Goldman, who also converted his novels “Marathon Man,” ”Magic,“ ”The Princess Bride“ and ”Heat“ into screenplays, clearly knew more than most about what the audience wanted. He was not only a successful film writer but a top script doctor, the industry title for an uncredited writer brought in to improve or ”punch up“ weak screenplays.

Goldman also made political history by coining the phrase “follow the money” in his script for “All the President’s Men,” adapted from the book by Washington Post reporters Bob Woodward and Carl Bernstein on the Watergate political scandal. The film starred Robert Redford as Woodward and Dustin Hoffman as Bernstein. Standing in the shadows, Hal Holbrook was the mystery man code-named Deep Throat who helped the reporters pursue the evidence. His advice, “Follow the money,” became so widely quoted that few people realized it was never said during the actual scandal.

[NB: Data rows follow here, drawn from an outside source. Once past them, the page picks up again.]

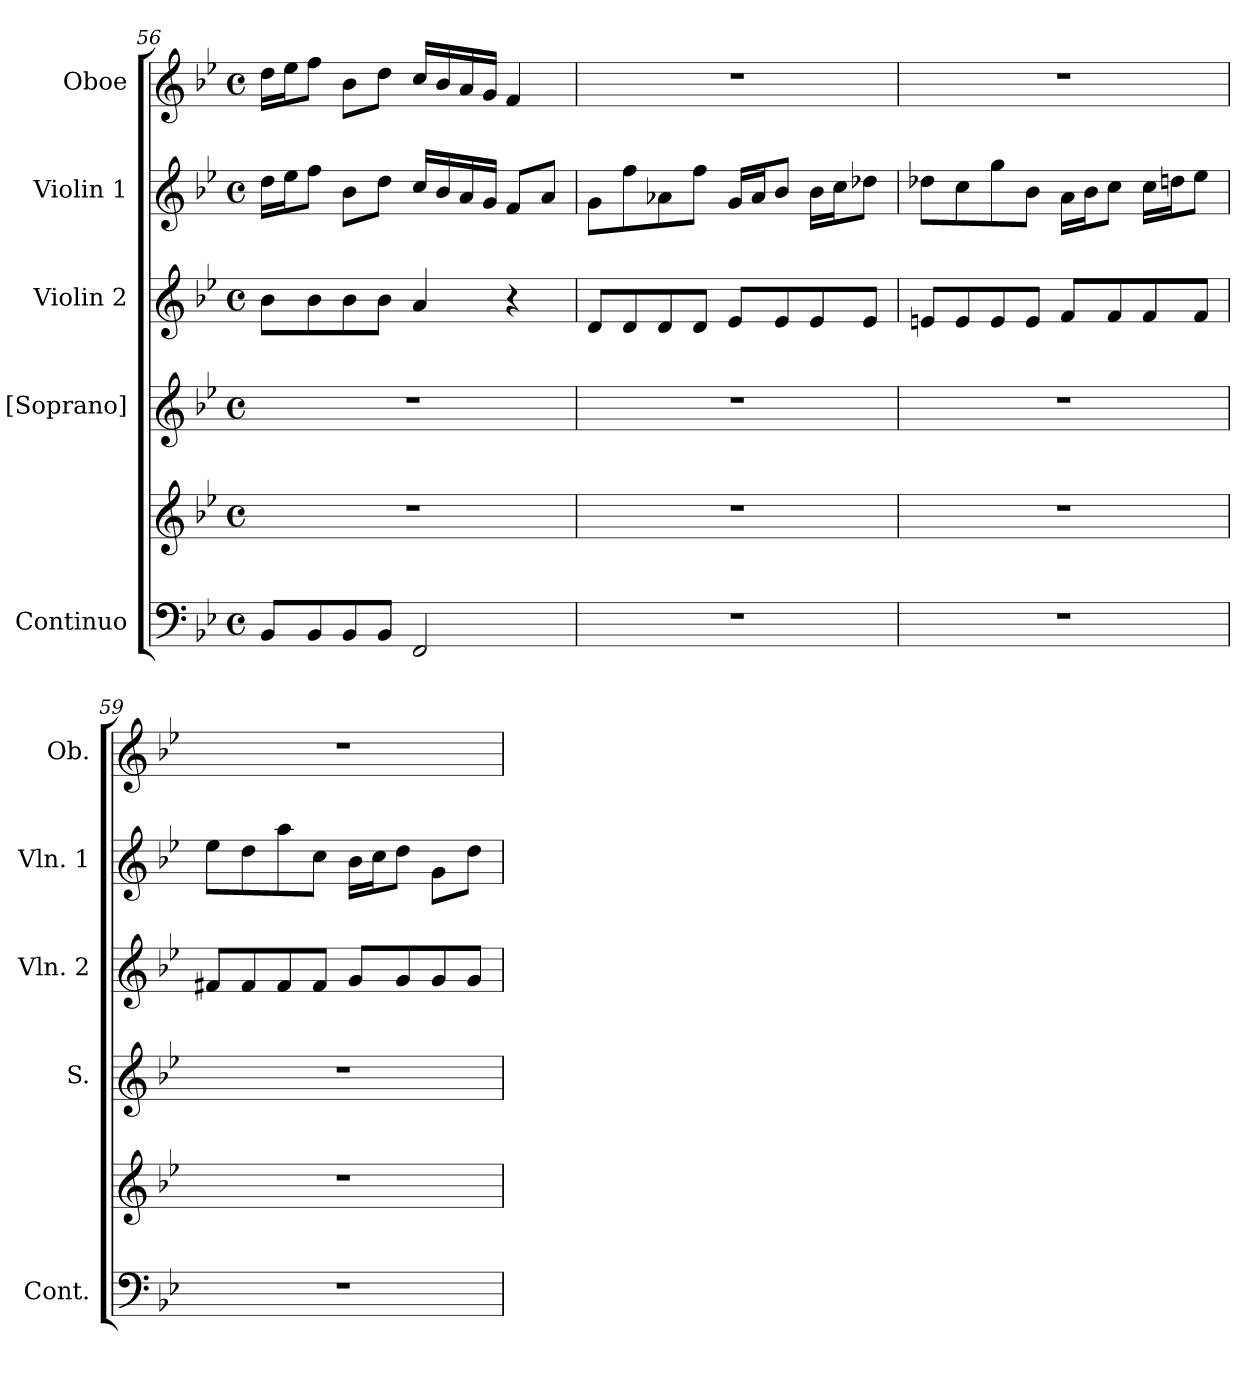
**kern	**kern	**kern	**kern	**kern	**kern
*part5	*part5	*part4	*part3	*part2	*part1
*staff6	*staff5	*staff4	*staff3	*staff2	*staff1
*I"Continuo	*	*I"[Soprano]	*I"Violin 2	*I"Violin 1	*I"Oboe
*I'Cont.	*	*I'S.	*I'Vln. 2	*I'Vln. 1	*I'Ob.
*clefF4	*clefG2	*clefG2	*clefG2	*clefG2	*clefG2
*k[b-e-]	*k[b-e-]	*k[b-e-]	*k[b-e-]	*k[b-e-]	*k[b-e-]
*B-:	*B-:	*B-:	*B-:	*B-:	*B-:
*M4/4	*M4/4	*M4/4	*M4/4	*M4/4	*M4/4
*met(c)	*met(c)	*met(c)	*met(c)	*met(c)	*met(c)
=56	=56	=56	=56	=56	=56
8BB-i/L	1r	1r	8b-i\L	16ddi\LL	16ddi\LL
.	.	.	.	16ee-i\J	16ee-i\J
8BB-i/	.	.	8b-i\	8ffi\J	8ffi\J
8BB-i/	.	.	8b-i\	8b-i\L	8b-i\L
8BB-i/J	.	.	8b-i\J	8ddi\J	8ddi\J
2FFi/	.	.	4ai/	16cci/LL	16cci/LL
.	.	.	.	16b-i/	16b-i/
.	.	.	.	16ai/	16ai/
.	.	.	.	16gi/JJ	16gi/JJ
.	.	.	4r	8fi/L	4fi/
.	.	.	.	8ai/J	.
!!LO:PB:g=z
=57	=57	=57	=57	=57	=57
1r	1r	1r	8di/L	8gi\L	1r
.	.	.	8di/	8ffi\	.
.	.	.	8di/	8a-Xi\	.
.	.	.	8di/J	8ffi\J	.
.	.	.	8e-i/L	16gi/LL	.
.	.	.	.	16a-i/J	.
.	.	.	8e-i/	8b-i/J	.
.	.	.	8e-i/	16b-i\LL	.
.	.	.	.	16cci\J	.
.	.	.	8e-i/J	8dd-Xi\J	.
=58	=58	=58	=58	=58	=58
1r	1r	1r	8eni/L	8dd-Xi\L	1r
.	.	.	8ei/	8cci\	.
.	.	.	8ei/	8ggi\	.
.	.	.	8ei/J	8b-i\J	.
.	.	.	8fi/L	16ai\LL	.
.	.	.	.	16b-i\J	.
.	.	.	8fi/	8cci\J	.
.	.	.	8fi/	16cci\LL	.
.	.	.	.	16ddni\J	.
.	.	.	8fi/J	8ee-i\J	.
=59	=59	=59	=59	=59	=59
1r	1r	1r	8f#Xi/L	8ee-i\L	1r
.	.	.	8f#i/	8ddi\	.
.	.	.	8f#i/	8aai\	.
.	.	.	8f#i/J	8cci\J	.
.	.	.	8gi/L	16b-i\LL	.
.	.	.	.	16cci\J	.
.	.	.	8gi/	8ddi\J	.
.	.	.	8gi/	8gi\L	.
.	.	.	8gi/J	8ddi\J	.
=	=	=	=	=	=
*-	*-	*-	*-	*-	*-
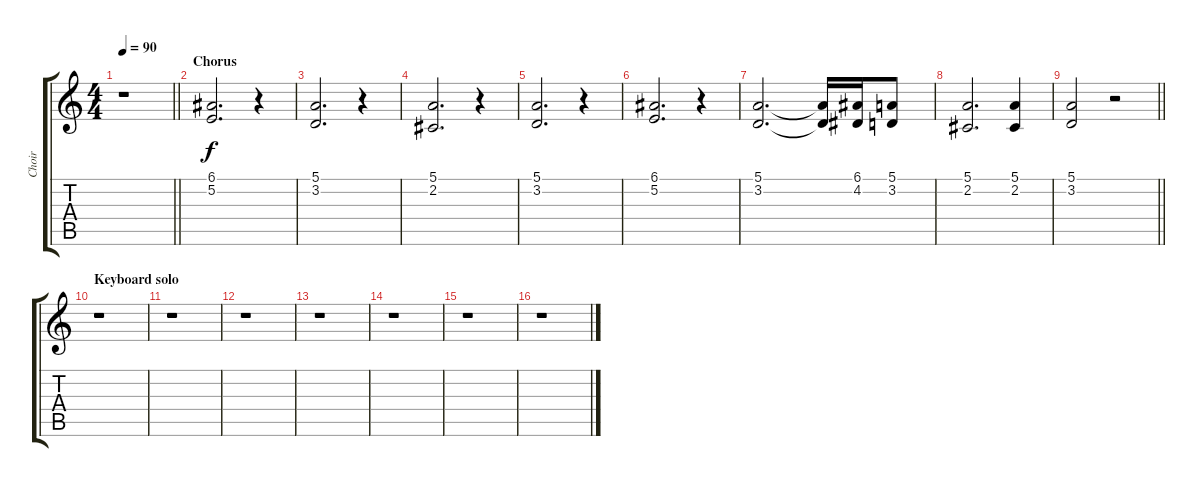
\track ("Choir" "Choir") {instrument flute}
\staff {score tabs}
\tuning (E4 B3 G3 D3 A2 E2) {hide}
\ts (4 4)
\tempo 90
\clef g2
\barLineRight lightlight
\ks c
r.1{dy f} |
\section ("" "Chorus")
(6.1 5.2).2{d} r.4 |
(5.1 3.2).2{d} r.4 |
(5.1 2.2).2{d} r.4 |
(5.1 3.2).2{d} r.4 |
(6.1 5.2).2{d} r.4 |
(5.1 3.2).2{d} (5.1{t} 3.2{t}).16 (6.1 4.2).16 (5.1 3.2).8 |
(5.1 2.2).2{d} (5.1 2.2).4 |
\barLineRight lightlight
(5.1 3.2).2 r.2 |
\section ("" "Keyboard solo")
r.1 |
r.1 |
r.1 |
r.1 |
r.1 |
r.1 |
r.1
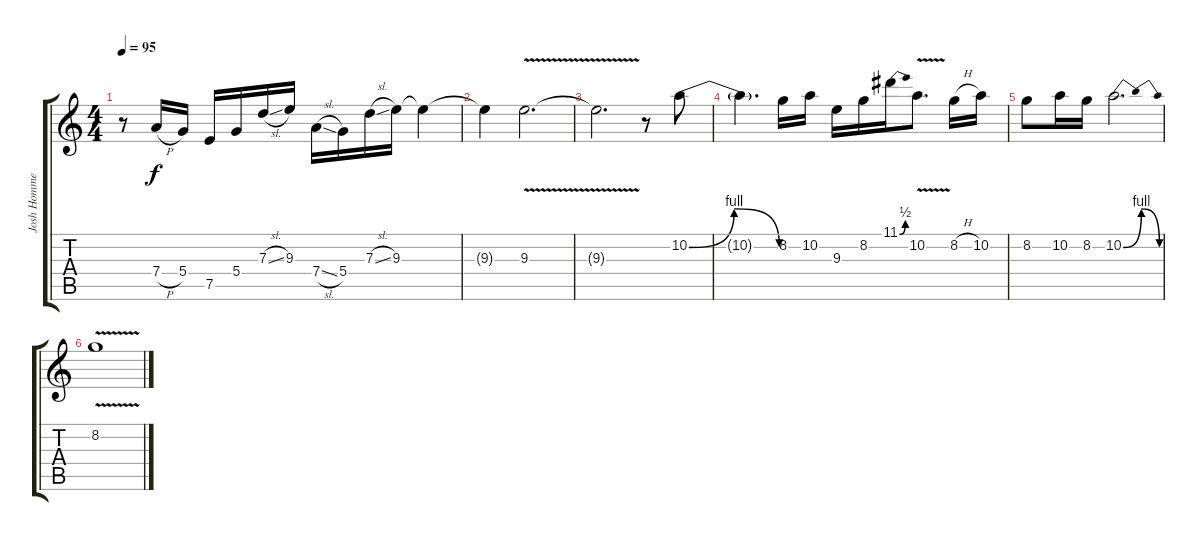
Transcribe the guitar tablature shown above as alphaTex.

\track ("Josh Homme" "Josh Homme") {instrument overdrivenguitar}
\staff {score tabs}
\tuning (E4 B3 G3 D3 A2 E2) {hide}
\ts (4 4)
\tempo 95
\clef g2
\ks c
r.8{dy f} 7.4{h}.16 5.4.16 7.5.16 5.4.16 7.3{sl}.16 9.3.16 7.4{sl}.16 5.4.16 7.3{sl}.16 9.3.16 9.3{t}.4 |
9.3{t}.4 9.3{v}.2{d} |
9.3{t}.2{d} r.8 10.2{be (bendrelease 0 0 15 4 45 4 60 0)}.8 |
10.2{t}.4{d} 8.2.16 10.2.16 9.3.16 8.2.16 11.1{be (bend 0 0 60 2)}.16 10.2{v}.8{d} 8.2{h}.16 10.2.16 |
8.2.8 10.2.16 8.2.16 10.2{be (bendrelease 0 0 15 4 45 4 60 0)}.2{d} |
8.2{v}.1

A confirmed New Yorker, Goldman declined to work in Hollywood. Instead, he would fly to Los Angeles for two-day conferences with directors and producers, then return home to fashion a script, which he did with amazing speed. In his 1985 book, “Adventures in the Screen Trade,” he expressed disdain for an industry that elaborately produced and tested a movie, only to see it dismissed by the public during its first weekend in theatres.

“Nobody knows anything,” he remarked.